Re: Autovacuum launcher doesn't notice death of postmaster immediately
От | Matthew T. O'Connor |
---|---|
Тема | Re: Autovacuum launcher doesn't notice death of postmaster immediately |
Дата | |
Msg-id | 4669DAFB.1060600@zeut.net обсуждение исходный текст |
Ответ на | Re: Autovacuum launcher doesn't notice death of postmaster immediately (Alvaro Herrera <alvherre@commandprompt.com>) |
Ответы |
Re: Autovacuum launcher doesn't notice death of postmaster immediately
|
Список | pgsql-hackers |
Alvaro Herrera wrote: > Jim C. Nasby escribió: >> There *is* reason to allow setting the naptime smaller, though (or at >> least there was; perhaps Alvero's recent changes negate this need): >> clusters that have a large number of databases. I've worked with folks >> who are in a hosted environment and give each customer their own >> database; it's not hard to get a couple hundred databases that way. >> Setting the naptime higher than a second in such an environment would >> mean it could be hours before a database is checked for vacuuming. > > Yes, the code in HEAD is different -- each database will be considered > separately.
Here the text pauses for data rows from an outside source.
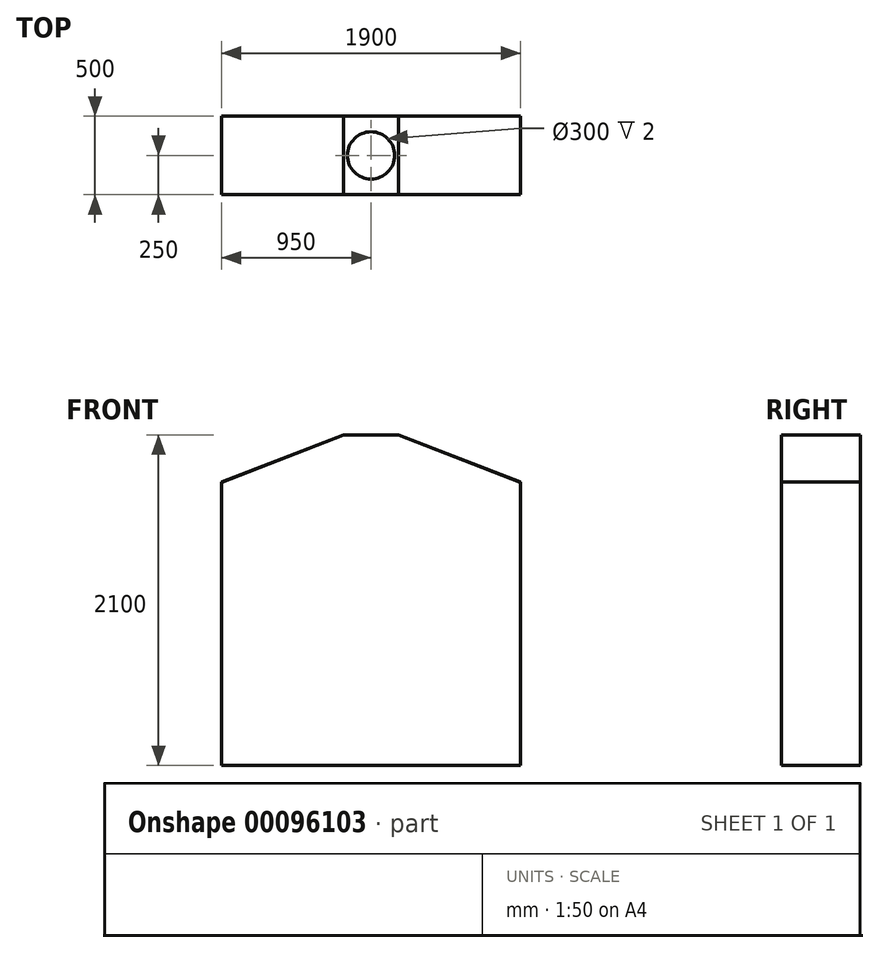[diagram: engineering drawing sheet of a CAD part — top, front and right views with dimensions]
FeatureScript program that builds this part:
annotation { "Feature Type Name" : "Feature", "Feature Type Description" : "" }
export const myFeature = defineFeature(function(context is Context, id is Id, definition is map)
    precondition{}
    {
        {
            var Q0;
            Q0=qCreatedBy(makeId("Front.planeOp"),FACE);
            var sketch = newSketch(context, id + "F0", { "sketchPlane" : qUnion([Q0])});
            skLineSegment(sketch, "E0.bottom", {"start": v(950, -900) * mm, "end": v(-950, -900) * mm});
            skLineSegment(sketch, "E0.top", {"start": v(950, 900) * mm, "end": v(-950, 900) * mm});
            skLineSegment(sketch, "E0.left", {"start": v(950, -900) * mm, "end": v(950, 900) * mm});
            skLineSegment(sketch, "E0.right", {"start": v(-950, -900) * mm, "end": v(-950, 900) * mm});
            skPoint(sketch, "E0.middle", {"position": v(0, 0) * mm});
            skLineSegment(sketch, "E1", {"start": v(0, 1200) * mm, "end": v(-175, 1200) * mm});
            skLineSegment(sketch, "E2", {"start": v(0, 1200) * mm, "end": v(175, 1200) * mm});
            skLineSegment(sketch, "E3", {"start": v(-950, 900) * mm, "end": v(-175, 1200) * mm});
            skLineSegment(sketch, "E4", {"start": v(175, 1200) * mm, "end": v(950, 900) * mm});
            skSolve(sketch);
        }
        {
            var Q0;
            Q0 = qSketchRegion(id + "F0", true);
            extrude(context, id + "F1", {"entities" : qUnion([Q0]), "endBound" : BoundingType.SYMMETRIC, "depth" : 500 * mm});
        }
        {
            var Q0;
            Q0=makeQuery(id+"F1.opExtrude","CAP_FACE",FACE,{"disambiguationData":[OSD([sQuery(id+"F0.wireOp",EDGE,"E0.bottom"),sQuery(id+"F0.wireOp",EDGE,"E0.left"),sQuery(id+"F0.wireOp",EDGE,"E0.right"),sQuery(id+"F0.wireOp",EDGE,"E1"),sQuery(id+"F0.wireOp",EDGE,"E2"),sQuery(id+"F0.wireOp",EDGE,"E3"),sQuery(id+"F0.wireOp",EDGE,"E4")])],"isStart":false});
            shell(context, id + "F2", {"entities" : qUnion([Q0]), "thickness" : 2 * mm});
        }
        {
            var Q0;
            Q0=qCreatedBy(makeId("Top.planeOp"),FACE);
            var sketch = newSketch(context, id + "F3", { "sketchPlane" : qUnion([Q0])});
            skCircle(sketch, "E5", {"center": v(0, 0) * mm, "radius": 150 * mm});
            skCircle(sketch, "E6", {"center": v(0, 0) * mm, "radius": 148 * mm});
            skSolve(sketch);
        }
        {
            var Q0;
            Q0=sQuery(id+"F3.wireOp",VERTEX,"E5.center");
            var Q1;
            Q1=makeQuery(id+"F1.opExtrude","SWEPT_BODY",BODY,{"disambiguationData":[OSD([sQuery(id+"F0.wireOp",EDGE,"E0.bottom"),sQuery(id+"F0.wireOp",EDGE,"E0.left"),sQuery(id+"F0.wireOp",EDGE,"E0.right"),sQuery(id+"F0.wireOp",EDGE,"E1"),sQuery(id+"F0.wireOp",EDGE,"E2"),sQuery(id+"F0.wireOp",EDGE,"E3"),sQuery(id+"F0.wireOp",EDGE,"E4")])]});
            hole(context, id + "F4", {"style" : HoleStyle.SIMPLE, "endStyle" : HoleEndStyle.THROUGH, "oppositeDirection" : true, "holeDiameter" : 300 * mm, "locations" : qUnion([Q0]), "scope" : qUnion([Q1]), "isTappedThrough" : true});
        }
    });
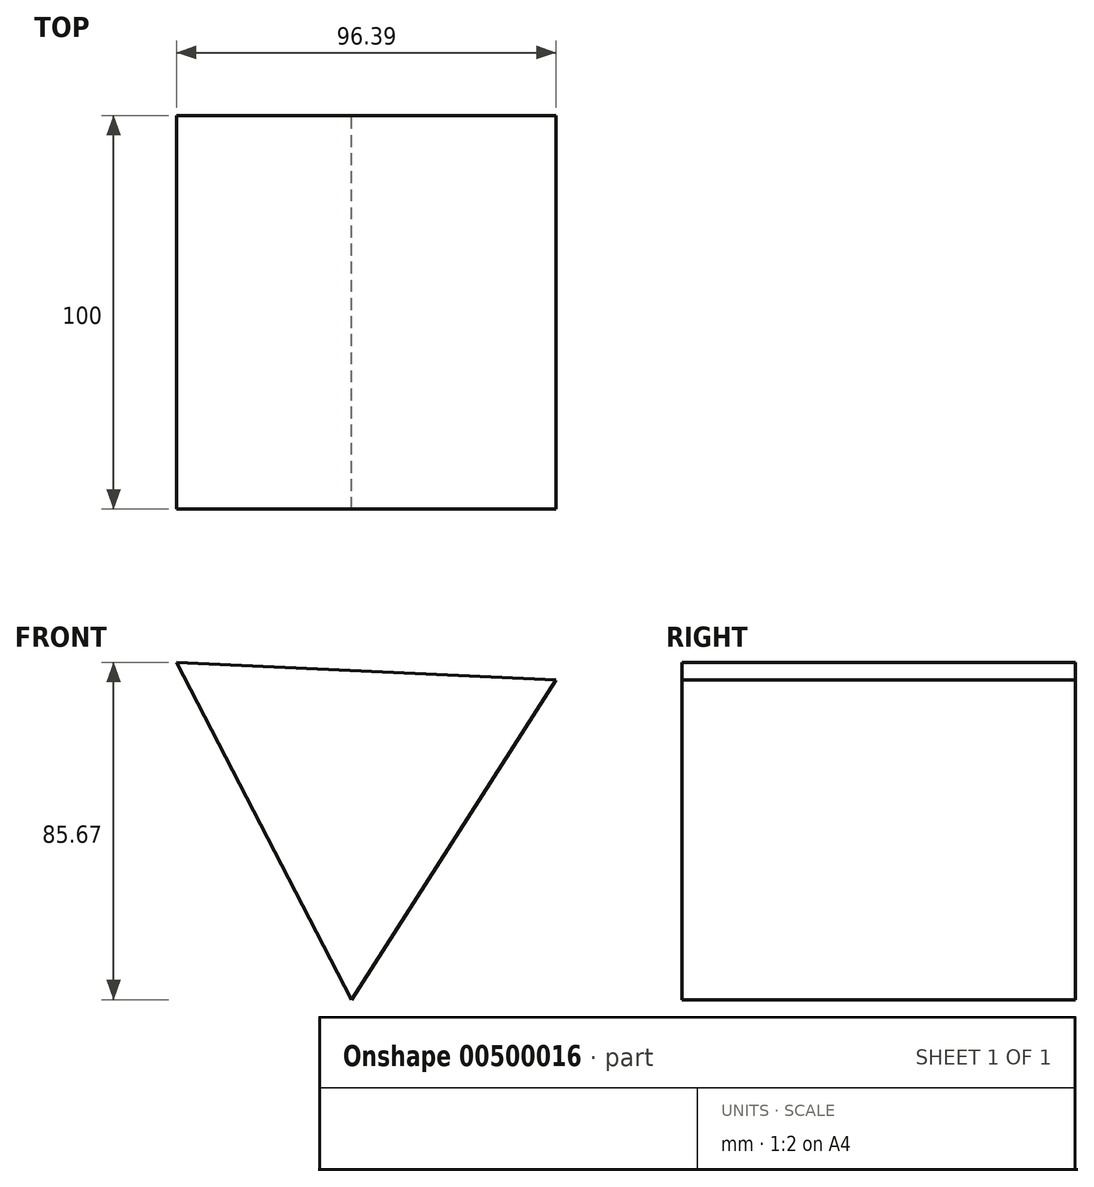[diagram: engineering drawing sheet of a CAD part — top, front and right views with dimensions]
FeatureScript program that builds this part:
annotation { "Feature Type Name" : "Feature", "Feature Type Description" : "" }
export const myFeature = defineFeature(function(context is Context, id is Id, definition is map)
    precondition{}
    {
        {
            var Q0;
            Q0=qCreatedBy(makeId("Front.planeOp"),FACE);
            var sketch = newSketch(context, id + "F0", { "sketchPlane" : qUnion([Q0])});
            skCircle(sketch, "E0.cCircle", {"center": v(0, -0.73) * mm, "radius": 55.7 * mm, "construction": true});
            skLineSegment(sketch, "E0.0", {"start": v(-46.93, 29.3) * mm, "end": v(49.46, 24.9) * mm});
            skLineSegment(sketch, "E0.1", {"start": v(49.46, 24.9) * mm, "end": v(-2.54, -56.38) * mm});
            skLineSegment(sketch, "E0.2", {"start": v(-2.54, -56.38) * mm, "end": v(-46.93, 29.3) * mm});
            skSolve(sketch);
        }
        {
            var Q0;
            Q0=makeQuery(id+"F0.imprint","IMPRINT",FACE,{"disambiguationData":[TD([[makeQuery(id+"F0.imprint","IMPRINT",EDGE,{"derivedFrom":sQuery(id+"F0.wireOp",EDGE,"E0.0")}),-1.0]])]});
            extrude(context, id + "F1", {"entities" : qUnion([Q0]), "endBound" : BoundingType.SYMMETRIC, "depth" : 100 * mm});
        }
    });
So the huge database taking all day to vacuum will not stop > the tiny databases from being vacuumed in a timely manner. > > And the very huge table in that database will not stop the other tables > in the database from being vacuumed either. There can be more than one > worker in a single database. Ok, but I think the question posed is that in say a virtual hosting environment there might be say 1,000 databases in the cluster. Am I still going to have to wait a long time for my database to get vacuumed? I don't think this has changed much no? (If default naptime is 1 minute, then autovacuum won't even look at a given database but once every 1,000 minutes (16.67 hours) assuming that there isn't enough work to keep all the workers busy.)